Get Your Boat Surveyed — By Mike Smith
Choosing the right surveyor for your particular needs takes more than just reading his acronyms, says surveyor Joe Lobley
(www.jblmarinesurveyors.com) of Waldoboro, Maine. Lobley served 10 years as engineer and captain aboard commercial fishing boats and yachts before joining SAMS as a Surveyor Associate. After five years, he met the requirements and passed the exams for full SAMS accreditation; today Lobley is president of SAMS.
“We tell our [SAMS] surveyors, ‘Let the person who owns the boat hire you; don’t hire yourself,’” says Lobley. He advises a boat owner to be clear about what he wants from the survey, and to ask questions about the surveyor’s qualifications and areas of particular expertise. Don’t let the surveyor qualify himself by telling you how great he is. Take the time to check him out—do your due diligence. And ask about the details, like how long will it take to get the written survey report? “It should be ready within a week,” says Lobley.
Finally, know what the surveyor won’t do. Surveyors don’t take things apart. Most are not mechanics, and won’t run compression checks on the engines or pull oil samples for analysis—hire a certified mechanic for that. (You can take an oil sample yourself; many testing labs offer kits. Google it.) Surveyors don’t do repairs either, but should be able to estimate repair costs. If a surveyor works for a boatyard, be sure your insurance company will accept his survey; many, including Boat-US, will not, for conflict-of-interest reasons.

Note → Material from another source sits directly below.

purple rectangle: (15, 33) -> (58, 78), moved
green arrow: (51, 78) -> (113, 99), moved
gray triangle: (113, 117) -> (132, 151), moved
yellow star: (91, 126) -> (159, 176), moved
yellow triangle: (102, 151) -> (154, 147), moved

If a surveyor can find even half of your boat’s minor issues before they fester into real wallet-busters—or worse, become dangerous—he has earned his fee. What’s more, if you follow the surveyor on his, or her, voyage through your boat, you’ll probably learn plenty about how to keep things shipshape in the future. Make periodic surveys a part of your maintenance plan, and when you find a good surveyor, make friends with him—you’ll want to hire him again when you buy another boat.